REPORT_IP="100.64.0.91" # The critical one
Now when the orchestrator wants to reboot drone-Tarn, it SSHs to 100.64.0.91 — the drone's actual Tailscale IP — not the gateway.
14 cores back in the pool, and the gateway stopped getting randomly rebooted.
Final Swarm Status
Gateway: 10.42.0.199:8090 - Online
Orchestrator: 10.42.0.201:8080 - Online
Drones (58 total cores):
drone-Meridian | 100.64.0.110 | 20 cores | Online
drone-Izar | 10.42.0.203 | 16 cores | Online
drone-Tarn | 100.64.0.91 | 14 cores | Online
drone-Tau-Beta | 10.42.0.194 | 8 cores | Online
Cross-Network Drone Configuration (Reference)

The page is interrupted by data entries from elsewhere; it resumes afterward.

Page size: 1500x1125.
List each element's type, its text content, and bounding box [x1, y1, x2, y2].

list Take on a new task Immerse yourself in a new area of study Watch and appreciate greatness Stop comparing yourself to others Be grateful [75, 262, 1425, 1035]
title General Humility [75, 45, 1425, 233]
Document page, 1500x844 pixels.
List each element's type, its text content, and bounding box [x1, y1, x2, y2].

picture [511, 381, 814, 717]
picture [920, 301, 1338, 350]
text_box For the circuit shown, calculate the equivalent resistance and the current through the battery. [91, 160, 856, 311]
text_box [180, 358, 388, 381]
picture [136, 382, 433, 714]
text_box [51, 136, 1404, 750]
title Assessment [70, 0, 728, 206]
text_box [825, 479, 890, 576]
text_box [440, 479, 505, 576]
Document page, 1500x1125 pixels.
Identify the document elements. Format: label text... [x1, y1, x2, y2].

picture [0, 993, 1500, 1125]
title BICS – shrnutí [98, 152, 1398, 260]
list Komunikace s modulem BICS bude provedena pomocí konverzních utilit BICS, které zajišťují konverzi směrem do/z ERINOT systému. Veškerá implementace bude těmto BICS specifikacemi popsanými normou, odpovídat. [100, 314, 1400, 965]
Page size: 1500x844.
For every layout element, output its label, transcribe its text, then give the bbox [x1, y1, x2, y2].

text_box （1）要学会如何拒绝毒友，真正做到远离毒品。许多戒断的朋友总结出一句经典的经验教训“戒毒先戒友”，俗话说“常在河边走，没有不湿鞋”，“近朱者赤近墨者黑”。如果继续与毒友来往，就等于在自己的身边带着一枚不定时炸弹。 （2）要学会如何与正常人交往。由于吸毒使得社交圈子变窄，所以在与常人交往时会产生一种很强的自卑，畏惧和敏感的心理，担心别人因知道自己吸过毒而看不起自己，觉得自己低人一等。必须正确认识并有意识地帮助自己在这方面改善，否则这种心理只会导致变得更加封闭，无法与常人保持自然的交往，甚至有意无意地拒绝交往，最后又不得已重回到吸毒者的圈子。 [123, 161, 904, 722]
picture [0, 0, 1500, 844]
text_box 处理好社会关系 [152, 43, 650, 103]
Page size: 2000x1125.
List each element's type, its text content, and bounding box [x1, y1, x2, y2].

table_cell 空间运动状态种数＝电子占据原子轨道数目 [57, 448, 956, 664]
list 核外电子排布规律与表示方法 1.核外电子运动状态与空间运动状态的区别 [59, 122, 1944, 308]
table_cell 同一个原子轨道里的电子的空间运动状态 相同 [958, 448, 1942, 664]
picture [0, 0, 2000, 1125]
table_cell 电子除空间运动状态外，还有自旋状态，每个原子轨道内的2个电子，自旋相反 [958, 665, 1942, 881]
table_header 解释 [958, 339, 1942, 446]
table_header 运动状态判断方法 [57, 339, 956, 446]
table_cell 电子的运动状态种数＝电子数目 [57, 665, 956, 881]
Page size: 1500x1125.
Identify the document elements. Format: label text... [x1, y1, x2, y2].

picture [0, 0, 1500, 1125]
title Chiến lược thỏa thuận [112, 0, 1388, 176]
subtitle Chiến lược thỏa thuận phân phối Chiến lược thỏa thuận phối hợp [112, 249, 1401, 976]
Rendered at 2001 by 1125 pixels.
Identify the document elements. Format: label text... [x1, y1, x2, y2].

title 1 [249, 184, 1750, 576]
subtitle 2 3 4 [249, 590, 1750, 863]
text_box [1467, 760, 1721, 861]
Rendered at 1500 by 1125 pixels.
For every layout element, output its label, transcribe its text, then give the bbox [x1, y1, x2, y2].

For any drone not on the gateway's local network:
| Variable | Requirement | Why |
|---|---|---|
| GATEWAY_URL | Can use local IP | Tailscale subnet routing handles it |
| ORCHESTRATOR_IP | MUST be Tailscale IP | Avoids NAT masquerade issue |
| UPLOAD_HOST | MUST be Tailscale IP | For binary uploads |
| REPORT_IP | MUST be drone's Tailscale IP | So orchestrator can reach it for SSH |
The REPORT_IP is the critical one. That's what the orchestrator uses for SSH commands. Get it wrong, and you reboot the wrong server.
Tailscale IPs Reference (Build Swarm)
| Host | Local IP | Tailscale IP | Role |
|---|---|---|---|
| Alpha-Centauri | 10.42.0.199 | 100.64.0.88 | Gateway |
| Izar-Orchestrator | 10.42.0.201 | 100.64.0.18 | Orchestrator |
| drone-Izar | 10.42.0.203 | 100.64.0.126 | Drone |
| drone-Tarn | 192.168.20.196 | 100.64.0.91 | Drone |
| drone-Tau-Beta | 10.42.0.194 | 100.64.0.125 | Drone |
| drone-Meridian | 192.168.20.77 | 100.64.0.110 | Drone |
Prevention
- Protected hosts list: IPs that should never receive reboot commands
- Enable services on boot: Don't rely on manual starts after reboot
- Document Tailscale mappings: Keep a reference of which IP is which
- Remove debug blocks: Temporary workarounds shouldn't be permanent
Lessons Learned
- NAT masquerade hides real IPs — if your distributed system uses IP addresses for identity, NAT will betray you
- REPORT_IP is critical — the IP a node reports should be reachable for management commands
- Auto-reboot features need the right target — make absolutely sure it's rebooting the right server
- Past Me leaves landmines — that "temporary block" was five days old and I forgot it existed
- Clean shutdowns have a cause — if there's no crash, something initiated the shutdown. Check auth logs
The swarm is back to 58 cores. The gateway stopped getting randomly rebooted. And I added a protected hosts list so this can never happen again.